(SOURCE DATA Opens)

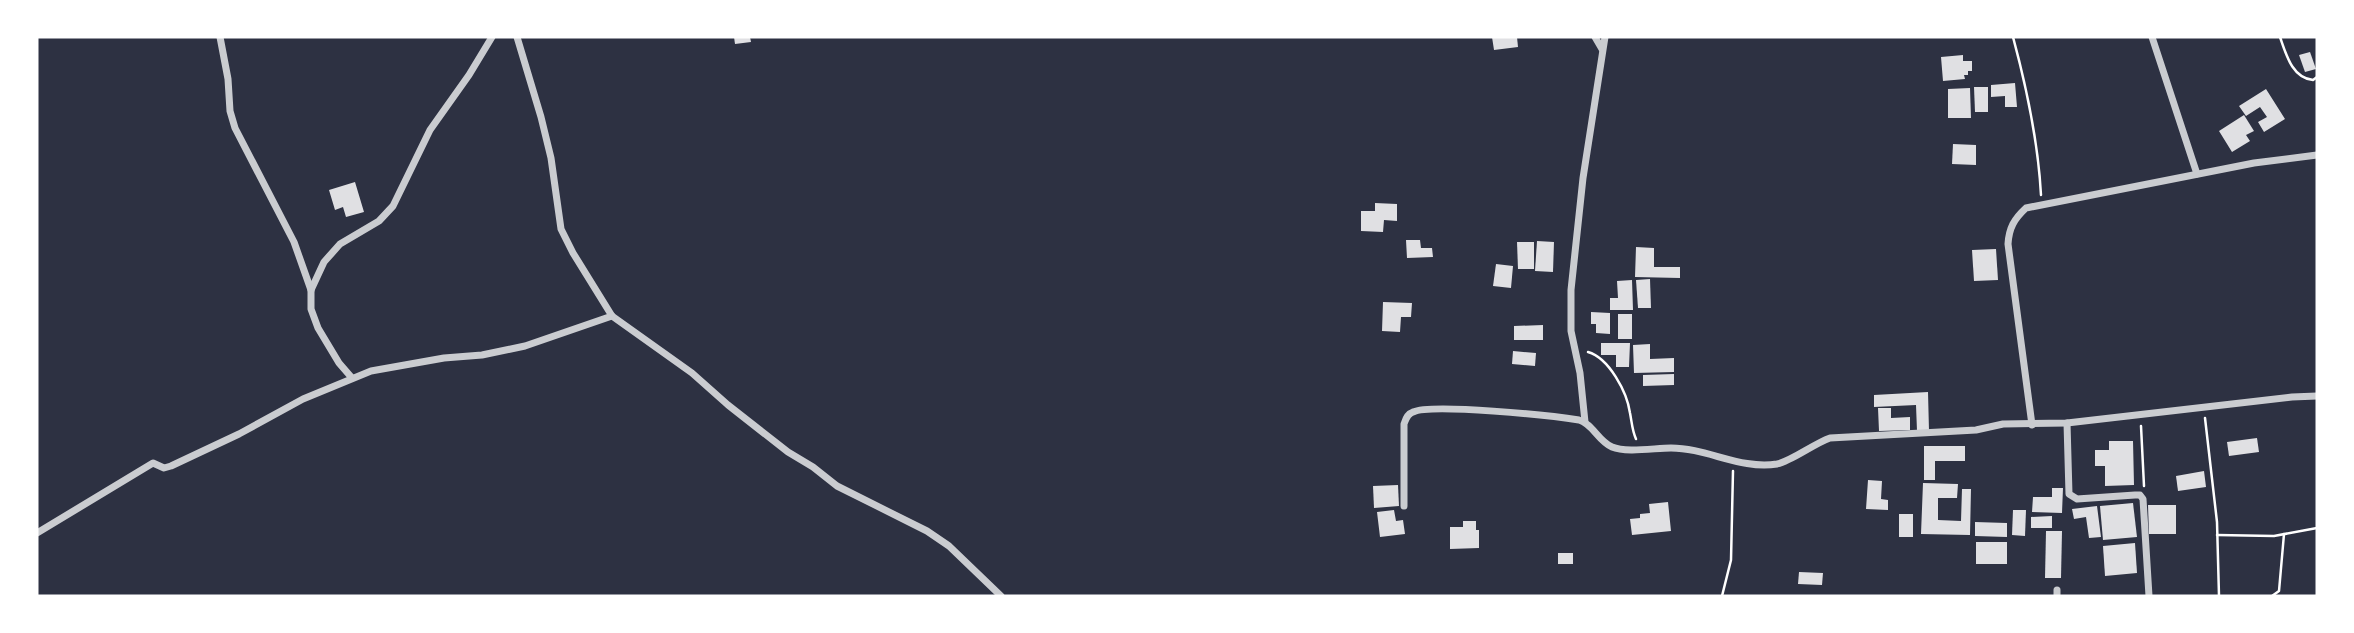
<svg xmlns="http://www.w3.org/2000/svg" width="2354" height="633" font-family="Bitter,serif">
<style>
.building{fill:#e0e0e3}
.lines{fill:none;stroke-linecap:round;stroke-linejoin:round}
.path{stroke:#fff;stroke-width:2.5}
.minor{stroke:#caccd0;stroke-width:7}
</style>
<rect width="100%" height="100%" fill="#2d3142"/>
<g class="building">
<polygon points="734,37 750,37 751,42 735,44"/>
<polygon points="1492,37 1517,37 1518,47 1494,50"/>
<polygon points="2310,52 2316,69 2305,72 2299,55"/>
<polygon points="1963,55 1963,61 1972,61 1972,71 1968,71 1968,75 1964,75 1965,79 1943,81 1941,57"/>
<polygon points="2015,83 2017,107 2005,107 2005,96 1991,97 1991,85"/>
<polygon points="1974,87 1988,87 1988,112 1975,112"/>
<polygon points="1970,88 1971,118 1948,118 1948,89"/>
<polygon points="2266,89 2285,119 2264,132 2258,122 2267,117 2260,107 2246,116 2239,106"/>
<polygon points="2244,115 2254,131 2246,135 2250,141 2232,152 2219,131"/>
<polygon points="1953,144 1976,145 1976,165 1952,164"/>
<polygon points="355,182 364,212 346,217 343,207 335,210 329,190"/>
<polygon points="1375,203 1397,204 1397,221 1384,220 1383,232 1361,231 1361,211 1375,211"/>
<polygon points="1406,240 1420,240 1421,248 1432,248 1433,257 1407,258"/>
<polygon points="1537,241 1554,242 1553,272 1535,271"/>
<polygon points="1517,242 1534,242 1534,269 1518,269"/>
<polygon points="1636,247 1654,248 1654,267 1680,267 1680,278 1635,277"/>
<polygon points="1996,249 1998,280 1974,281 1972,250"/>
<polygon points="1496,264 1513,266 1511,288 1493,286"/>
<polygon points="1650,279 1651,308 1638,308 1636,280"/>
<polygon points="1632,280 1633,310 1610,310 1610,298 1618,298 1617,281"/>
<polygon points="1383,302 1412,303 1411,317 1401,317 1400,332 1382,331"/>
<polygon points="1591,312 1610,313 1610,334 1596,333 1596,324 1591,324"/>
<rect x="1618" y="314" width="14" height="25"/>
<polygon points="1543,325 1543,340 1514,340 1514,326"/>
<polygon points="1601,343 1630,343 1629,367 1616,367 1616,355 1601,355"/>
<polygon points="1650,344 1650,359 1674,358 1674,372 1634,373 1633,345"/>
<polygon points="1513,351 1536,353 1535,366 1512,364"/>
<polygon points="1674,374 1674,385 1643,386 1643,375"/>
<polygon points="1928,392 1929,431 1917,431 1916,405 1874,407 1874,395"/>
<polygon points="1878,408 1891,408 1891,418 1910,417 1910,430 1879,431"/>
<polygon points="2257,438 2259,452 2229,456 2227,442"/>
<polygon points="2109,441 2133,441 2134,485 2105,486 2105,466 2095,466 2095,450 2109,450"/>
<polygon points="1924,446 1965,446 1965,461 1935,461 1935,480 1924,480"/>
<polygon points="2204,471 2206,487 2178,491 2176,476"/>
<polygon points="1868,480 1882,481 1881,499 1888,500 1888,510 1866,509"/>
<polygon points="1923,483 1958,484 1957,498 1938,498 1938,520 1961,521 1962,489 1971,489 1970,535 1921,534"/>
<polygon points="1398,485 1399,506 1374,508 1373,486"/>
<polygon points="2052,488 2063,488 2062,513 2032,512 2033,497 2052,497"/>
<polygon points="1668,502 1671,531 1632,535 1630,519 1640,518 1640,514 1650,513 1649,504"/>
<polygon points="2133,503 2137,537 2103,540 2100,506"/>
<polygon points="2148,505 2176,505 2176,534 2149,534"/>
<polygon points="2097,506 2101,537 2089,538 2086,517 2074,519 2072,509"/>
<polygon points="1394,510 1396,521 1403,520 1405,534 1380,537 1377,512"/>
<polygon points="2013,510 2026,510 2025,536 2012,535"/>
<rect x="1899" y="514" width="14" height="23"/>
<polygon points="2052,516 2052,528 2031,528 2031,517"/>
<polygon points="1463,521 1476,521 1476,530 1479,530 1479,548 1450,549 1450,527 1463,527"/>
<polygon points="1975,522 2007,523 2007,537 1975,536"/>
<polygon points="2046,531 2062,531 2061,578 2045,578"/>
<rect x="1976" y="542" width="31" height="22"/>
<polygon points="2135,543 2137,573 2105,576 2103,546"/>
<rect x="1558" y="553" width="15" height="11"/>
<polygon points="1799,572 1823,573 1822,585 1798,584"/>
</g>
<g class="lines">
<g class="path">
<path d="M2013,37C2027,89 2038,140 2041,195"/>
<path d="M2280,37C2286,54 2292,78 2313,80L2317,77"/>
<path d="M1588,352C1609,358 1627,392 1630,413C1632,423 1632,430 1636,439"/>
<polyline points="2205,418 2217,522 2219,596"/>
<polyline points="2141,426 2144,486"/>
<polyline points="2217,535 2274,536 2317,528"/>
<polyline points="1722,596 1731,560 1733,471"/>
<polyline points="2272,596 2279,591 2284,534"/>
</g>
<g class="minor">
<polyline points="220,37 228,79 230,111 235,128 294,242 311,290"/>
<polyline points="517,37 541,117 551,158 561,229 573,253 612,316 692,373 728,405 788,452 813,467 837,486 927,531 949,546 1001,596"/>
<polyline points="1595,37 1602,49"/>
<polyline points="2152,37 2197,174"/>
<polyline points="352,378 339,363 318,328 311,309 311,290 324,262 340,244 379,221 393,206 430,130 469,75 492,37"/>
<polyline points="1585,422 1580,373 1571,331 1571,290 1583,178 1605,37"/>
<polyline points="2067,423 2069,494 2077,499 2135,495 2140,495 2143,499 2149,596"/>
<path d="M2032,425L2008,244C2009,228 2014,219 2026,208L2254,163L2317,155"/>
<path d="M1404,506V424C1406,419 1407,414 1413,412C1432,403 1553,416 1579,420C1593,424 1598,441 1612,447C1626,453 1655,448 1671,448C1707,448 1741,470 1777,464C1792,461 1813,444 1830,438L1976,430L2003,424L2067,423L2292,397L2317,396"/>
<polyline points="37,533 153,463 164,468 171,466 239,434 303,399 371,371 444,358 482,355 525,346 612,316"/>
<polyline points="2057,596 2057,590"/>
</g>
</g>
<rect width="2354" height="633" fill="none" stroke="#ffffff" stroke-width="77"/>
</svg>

(SOURCE DATA Closes)

WHAT THIS TASK INVOLVES — Copy every line above that includes the string "lines".

OUTPUT BELOW —
.lines{fill:none;stroke-linecap:round;stroke-linejoin:round}
<g class="lines">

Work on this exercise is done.